Na Colômbia, os abusos dos grupos armados, o acesso limitado à justiça e os altos níveis de pobreza, particularmente no meio rural, e nas comunidades indígenas e afro-descendentes também preocupam os autores do informe, apesar de destacarem a recente ratificação do Acordo de Escazú pelo governo do presidente Gustavo Petro.
O acordo, do qual o Brasil é signatário, é o primeiro tratado na América Latina e no Caribe focado em meio ambiente e direitos humanos.
No Peru, o governo presidido por Dina Boluarte, “fez pouco ou nenhum esforço” para deter os ataques realizados pelo Congresso que aprovou leis que “minam a independência judicial, fragilizam as instituições democráticas e dificultam as investigações sobre o crime organizado, a corrupção e as violações dos direitos humanos”, acrescenta o informe.

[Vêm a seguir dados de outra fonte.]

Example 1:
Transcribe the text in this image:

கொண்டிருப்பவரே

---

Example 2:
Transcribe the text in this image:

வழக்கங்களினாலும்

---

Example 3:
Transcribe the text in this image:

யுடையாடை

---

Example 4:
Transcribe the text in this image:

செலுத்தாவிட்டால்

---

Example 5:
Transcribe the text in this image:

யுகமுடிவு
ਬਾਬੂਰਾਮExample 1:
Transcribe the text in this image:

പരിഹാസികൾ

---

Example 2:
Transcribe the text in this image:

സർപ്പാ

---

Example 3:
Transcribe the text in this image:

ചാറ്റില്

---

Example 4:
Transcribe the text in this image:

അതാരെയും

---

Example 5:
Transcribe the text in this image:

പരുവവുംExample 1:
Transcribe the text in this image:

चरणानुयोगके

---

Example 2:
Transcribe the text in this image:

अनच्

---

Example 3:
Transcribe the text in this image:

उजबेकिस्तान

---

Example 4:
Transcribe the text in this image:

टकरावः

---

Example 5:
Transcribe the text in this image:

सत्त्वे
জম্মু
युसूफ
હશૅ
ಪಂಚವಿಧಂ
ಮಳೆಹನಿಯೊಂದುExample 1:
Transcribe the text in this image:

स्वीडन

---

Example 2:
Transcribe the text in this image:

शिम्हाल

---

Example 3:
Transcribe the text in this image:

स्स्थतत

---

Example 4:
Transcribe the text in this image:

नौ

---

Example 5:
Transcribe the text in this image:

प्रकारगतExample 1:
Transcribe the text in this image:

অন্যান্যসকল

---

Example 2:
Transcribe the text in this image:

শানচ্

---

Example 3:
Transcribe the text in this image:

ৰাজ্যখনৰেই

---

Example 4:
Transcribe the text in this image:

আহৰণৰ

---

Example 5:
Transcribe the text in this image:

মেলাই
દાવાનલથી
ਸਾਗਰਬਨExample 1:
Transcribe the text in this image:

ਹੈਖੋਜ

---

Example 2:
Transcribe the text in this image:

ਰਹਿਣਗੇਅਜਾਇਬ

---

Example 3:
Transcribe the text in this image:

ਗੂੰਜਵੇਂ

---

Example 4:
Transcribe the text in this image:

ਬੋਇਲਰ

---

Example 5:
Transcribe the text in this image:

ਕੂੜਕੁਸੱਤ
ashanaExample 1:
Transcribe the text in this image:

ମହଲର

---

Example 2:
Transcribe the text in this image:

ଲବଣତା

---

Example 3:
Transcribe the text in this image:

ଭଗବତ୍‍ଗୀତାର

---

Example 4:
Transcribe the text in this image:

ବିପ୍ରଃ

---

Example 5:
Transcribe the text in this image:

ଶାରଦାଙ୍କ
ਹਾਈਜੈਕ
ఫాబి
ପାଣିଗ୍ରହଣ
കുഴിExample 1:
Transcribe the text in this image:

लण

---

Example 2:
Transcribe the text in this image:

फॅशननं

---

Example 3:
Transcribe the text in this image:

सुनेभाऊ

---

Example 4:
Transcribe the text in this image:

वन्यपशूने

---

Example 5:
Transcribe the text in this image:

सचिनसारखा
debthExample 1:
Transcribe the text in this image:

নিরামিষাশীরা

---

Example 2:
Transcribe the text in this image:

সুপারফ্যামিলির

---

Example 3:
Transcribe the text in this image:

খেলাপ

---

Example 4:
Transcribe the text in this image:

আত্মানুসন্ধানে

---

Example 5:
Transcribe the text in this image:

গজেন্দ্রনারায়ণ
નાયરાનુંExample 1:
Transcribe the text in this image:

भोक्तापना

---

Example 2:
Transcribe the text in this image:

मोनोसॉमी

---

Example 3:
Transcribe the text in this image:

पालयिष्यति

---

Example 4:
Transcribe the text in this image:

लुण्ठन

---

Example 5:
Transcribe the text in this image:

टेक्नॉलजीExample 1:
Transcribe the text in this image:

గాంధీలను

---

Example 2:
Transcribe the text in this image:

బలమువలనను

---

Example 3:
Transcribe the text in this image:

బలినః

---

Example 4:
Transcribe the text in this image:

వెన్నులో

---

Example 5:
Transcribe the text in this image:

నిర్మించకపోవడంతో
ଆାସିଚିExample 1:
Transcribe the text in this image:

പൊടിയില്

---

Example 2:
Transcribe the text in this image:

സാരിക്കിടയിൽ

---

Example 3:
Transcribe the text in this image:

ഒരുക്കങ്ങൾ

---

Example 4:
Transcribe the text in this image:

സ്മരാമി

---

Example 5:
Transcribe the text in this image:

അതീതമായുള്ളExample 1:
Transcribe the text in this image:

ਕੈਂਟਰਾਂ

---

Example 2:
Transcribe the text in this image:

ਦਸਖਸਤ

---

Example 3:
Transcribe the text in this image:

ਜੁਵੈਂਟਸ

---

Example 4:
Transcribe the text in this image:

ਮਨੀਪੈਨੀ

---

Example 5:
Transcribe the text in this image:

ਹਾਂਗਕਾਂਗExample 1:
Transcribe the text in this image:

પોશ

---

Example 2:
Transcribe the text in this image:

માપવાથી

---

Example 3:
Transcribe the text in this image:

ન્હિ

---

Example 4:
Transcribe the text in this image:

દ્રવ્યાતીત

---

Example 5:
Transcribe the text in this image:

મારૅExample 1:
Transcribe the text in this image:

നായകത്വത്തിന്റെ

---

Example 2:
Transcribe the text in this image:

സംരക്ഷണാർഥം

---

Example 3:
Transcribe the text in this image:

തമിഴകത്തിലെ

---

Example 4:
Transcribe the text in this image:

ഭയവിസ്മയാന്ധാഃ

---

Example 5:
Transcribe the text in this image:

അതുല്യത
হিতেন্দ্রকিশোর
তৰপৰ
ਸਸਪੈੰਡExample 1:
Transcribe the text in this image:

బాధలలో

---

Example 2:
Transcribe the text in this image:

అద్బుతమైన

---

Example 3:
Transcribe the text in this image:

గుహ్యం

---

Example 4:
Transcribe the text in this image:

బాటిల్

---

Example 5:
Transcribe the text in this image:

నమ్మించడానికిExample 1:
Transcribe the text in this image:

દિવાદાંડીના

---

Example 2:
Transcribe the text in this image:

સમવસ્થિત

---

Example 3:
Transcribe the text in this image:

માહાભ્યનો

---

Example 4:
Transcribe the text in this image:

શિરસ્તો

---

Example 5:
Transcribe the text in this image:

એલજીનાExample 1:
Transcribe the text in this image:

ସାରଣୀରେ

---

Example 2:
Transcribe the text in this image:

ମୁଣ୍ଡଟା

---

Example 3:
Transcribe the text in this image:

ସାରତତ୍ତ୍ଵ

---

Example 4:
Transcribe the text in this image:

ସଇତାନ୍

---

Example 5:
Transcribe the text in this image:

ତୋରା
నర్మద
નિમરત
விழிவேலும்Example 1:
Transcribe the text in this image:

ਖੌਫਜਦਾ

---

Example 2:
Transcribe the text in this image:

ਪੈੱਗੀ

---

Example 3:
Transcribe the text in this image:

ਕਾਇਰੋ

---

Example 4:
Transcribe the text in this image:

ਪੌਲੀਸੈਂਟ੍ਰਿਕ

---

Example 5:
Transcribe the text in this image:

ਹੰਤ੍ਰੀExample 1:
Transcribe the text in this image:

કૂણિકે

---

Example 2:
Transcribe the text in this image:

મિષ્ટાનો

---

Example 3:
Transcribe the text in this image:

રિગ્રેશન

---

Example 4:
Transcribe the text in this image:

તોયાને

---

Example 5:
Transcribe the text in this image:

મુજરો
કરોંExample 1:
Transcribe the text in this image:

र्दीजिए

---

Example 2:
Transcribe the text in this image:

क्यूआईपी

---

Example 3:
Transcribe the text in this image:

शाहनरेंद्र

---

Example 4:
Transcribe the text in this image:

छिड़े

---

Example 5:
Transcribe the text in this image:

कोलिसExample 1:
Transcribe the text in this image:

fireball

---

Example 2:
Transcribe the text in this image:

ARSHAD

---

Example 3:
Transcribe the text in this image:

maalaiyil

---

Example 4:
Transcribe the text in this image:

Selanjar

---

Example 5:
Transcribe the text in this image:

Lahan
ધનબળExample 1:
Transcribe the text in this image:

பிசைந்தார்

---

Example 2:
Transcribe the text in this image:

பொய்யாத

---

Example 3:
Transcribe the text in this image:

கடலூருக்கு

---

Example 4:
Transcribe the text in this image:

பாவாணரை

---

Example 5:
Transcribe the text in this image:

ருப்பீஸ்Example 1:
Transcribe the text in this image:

O documento critica a falta de independência judicial na Guatemala no processo de seleção dos que devem exercer a justiça e as interferências públicas que beneficiam os poderosos.
Na Argentina, o primeiro ano do governo de Javier Milei se caracterizou por “novos desafios” aos direitos humanos, obstáculos para o exercício da liberdade de expressão e reunião e a retórica oficial hostil contra jornalistas e a comunidade LGBTQIAPN+, afirma.
Honduras, por sua vez, segue lutando contra a corrupção generalizada, um poder judiciário comprometido, altos níveis de violência e ataques a ambientalistas.
‘Respostas ineficazes’
Às ameaças aos direitos humanos soma-se a “maior sofisticação e internalização” do crime organizado e as respostas governamentais “muito ineficazes”, lembra Goebertus.
É o caso do “populismo punitivo” praticado pelo governo de El Salvador, que em dois anos e meio prendeu 83.000 pessoas e registrou 300 mortes no cárcere, “sem que tenha havido um processo de investigação” interno.
Ou do Equador, que em um ano de estado de exceção, viu aumentarem os casos “de excessos de uso da força, torturas, desaparecimentos e execuções extrajudiciais”.
“Temos políticas de linha-dura imediatistas baseadas no encarceramento em massa, mas sem capacidade real de investigação técnica judicial para revelar estruturas”, lamenta a especialista, pedindo “investimentos a mais longo prazo” para “fortalecer nossa capacidade de administração de justiça real”.